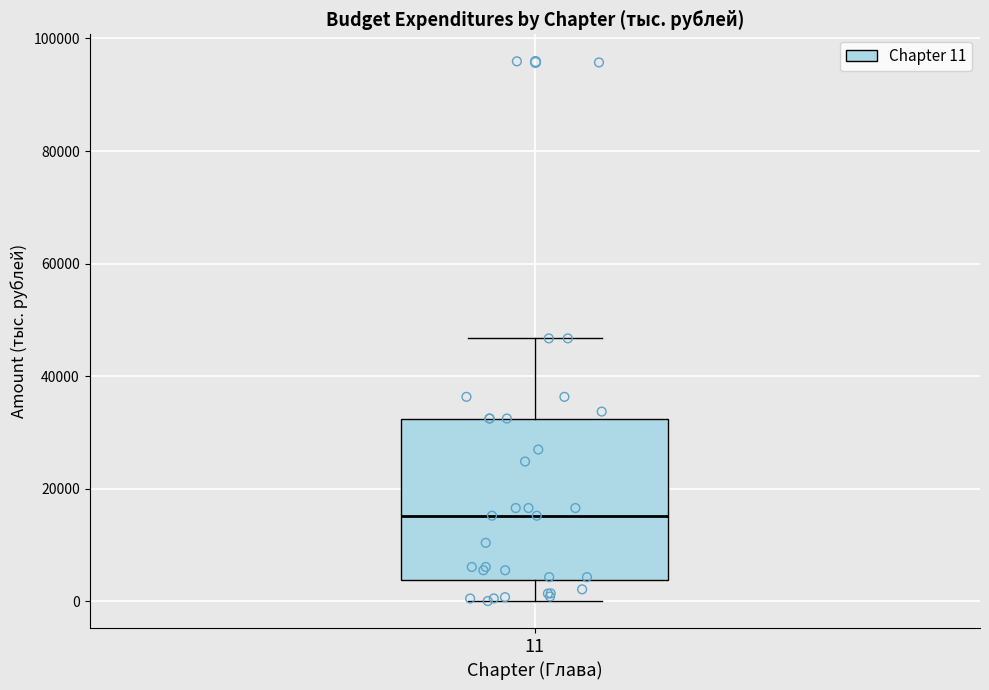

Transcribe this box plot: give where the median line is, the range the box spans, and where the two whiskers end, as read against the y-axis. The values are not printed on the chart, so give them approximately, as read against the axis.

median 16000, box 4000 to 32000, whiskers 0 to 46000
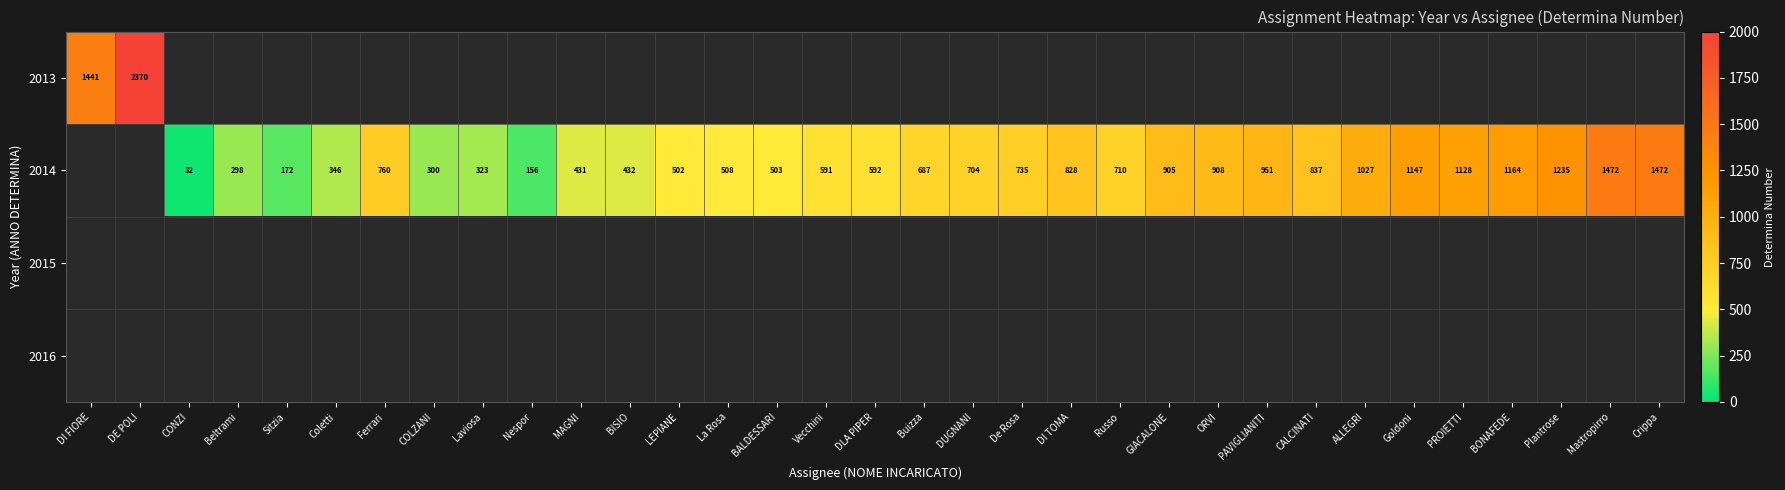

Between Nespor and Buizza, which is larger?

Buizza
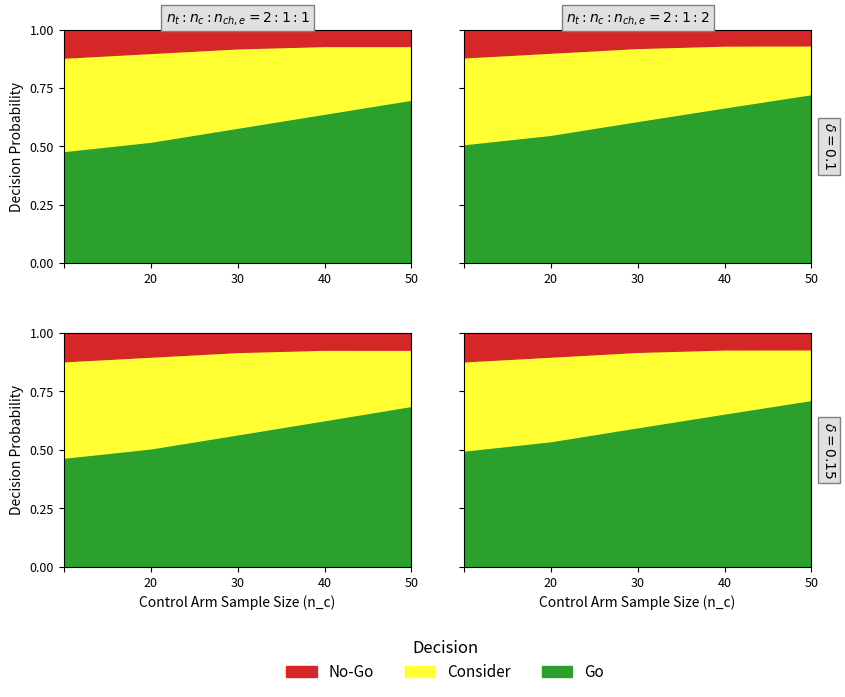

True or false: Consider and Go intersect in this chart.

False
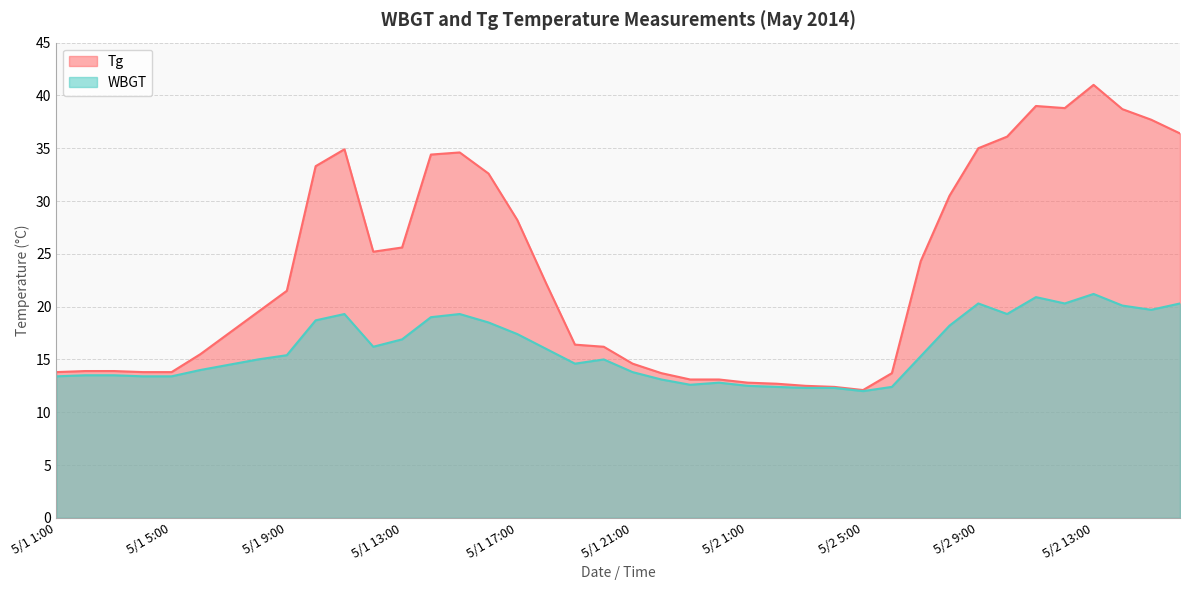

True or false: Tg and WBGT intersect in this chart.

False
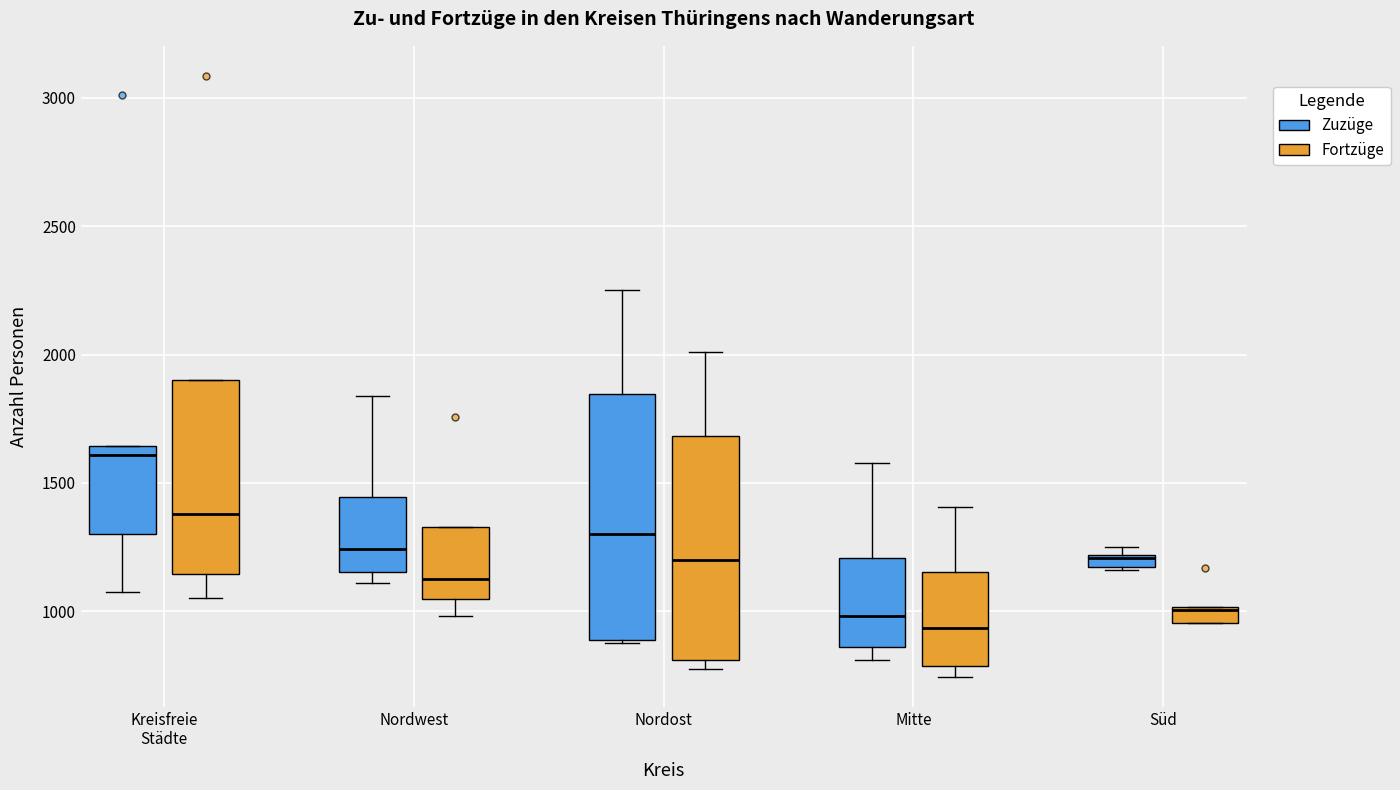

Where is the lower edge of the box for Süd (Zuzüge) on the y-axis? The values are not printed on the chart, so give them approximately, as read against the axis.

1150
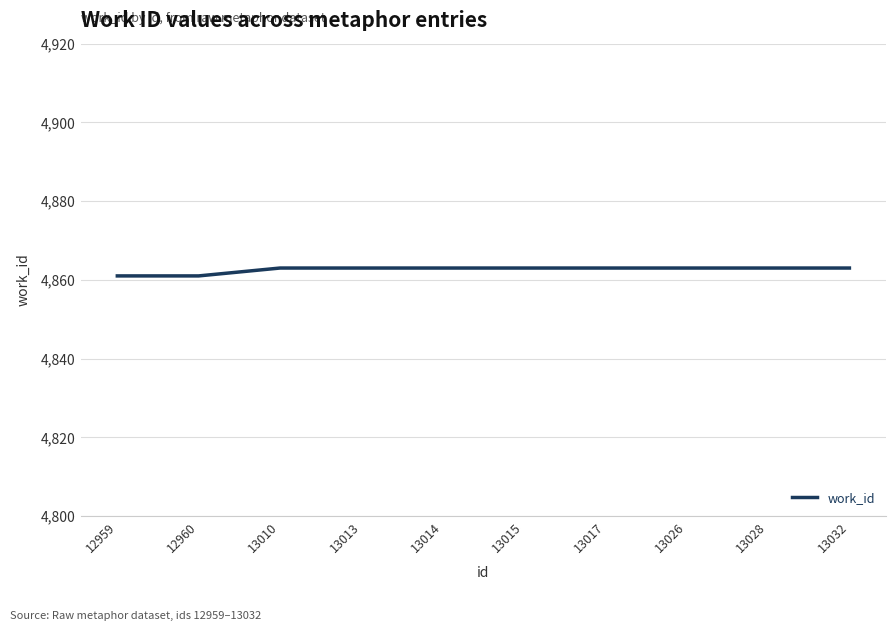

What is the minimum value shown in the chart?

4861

◆ Prompt
Locate every line in the rows above that contains the word "True" and copy each such line in full.

◆ Task solution
True or false: Consider and Go intersect in this chart.
True or false: Tg and WBGT intersect in this chart.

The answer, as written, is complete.